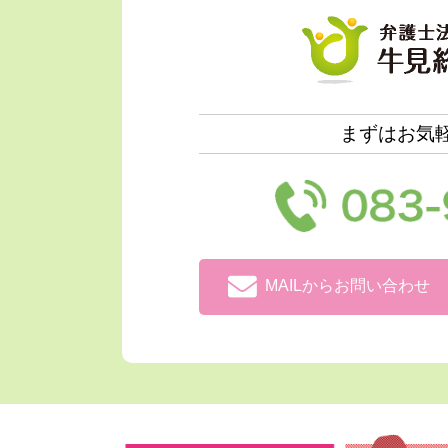
まずはお気
MAILからお問い合わせ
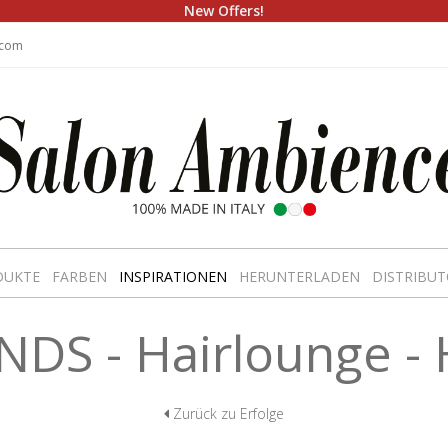
New Offers!
.com
DUKTE
FARBEN
INSPIRATIONEN
HERUNTERLADEN
DISTRIBUT
DS - Hairlounge -
Zurück zu Erfolge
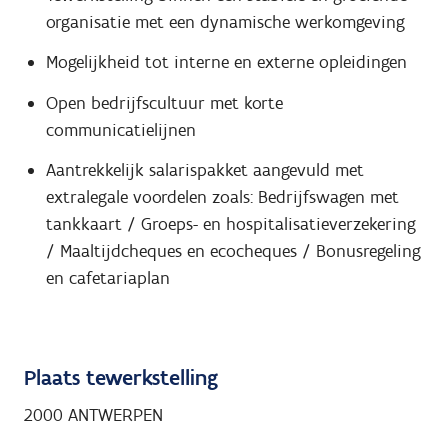
organisatie met een dynamische werkomgeving
Mogelijkheid tot interne en externe opleidingen
Open bedrijfscultuur met korte
communicatielijnen
Aantrekkelijk salarispakket aangevuld met
extralegale voordelen zoals: Bedrijfswagen met
tankkaart / Groeps- en hospitalisatieverzekering
/ Maaltijdcheques en ecocheques / Bonusregeling
en cafetariaplan
Plaats tewerkstelling
2000 ANTWERPEN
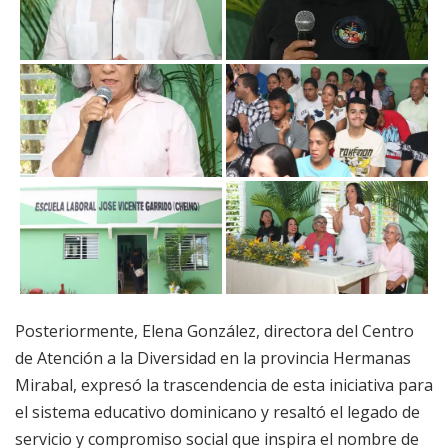
Posteriormente, Elena González, directora del Centro
de Atención a la Diversidad en la provincia Hermanas
Mirabal, expresó la trascendencia de esta iniciativa para
el sistema educativo dominicano y resaltó el legado de
servicio y compromiso social que inspira el nombre de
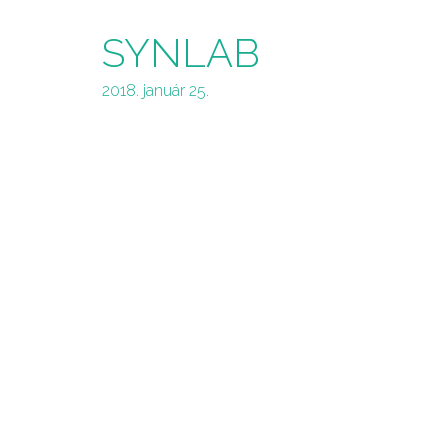
SYNLAB
2018. január 25.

Activity => Copy out every line from the one containing "organisatie met een dynamische werkomgeving" down to the one containing "2000 ANTWERPEN", keeping both of those lines.

Answer box =>
organisatie met een dynamische werkomgeving
Mogelijkheid tot interne en externe opleidingen
Open bedrijfscultuur met korte
communicatielijnen
Aantrekkelijk salarispakket aangevuld met
extralegale voordelen zoals: Bedrijfswagen met
tankkaart / Groeps- en hospitalisatieverzekering
/ Maaltijdcheques en ecocheques / Bonusregeling
en cafetariaplan
Plaats tewerkstelling
2000 ANTWERPEN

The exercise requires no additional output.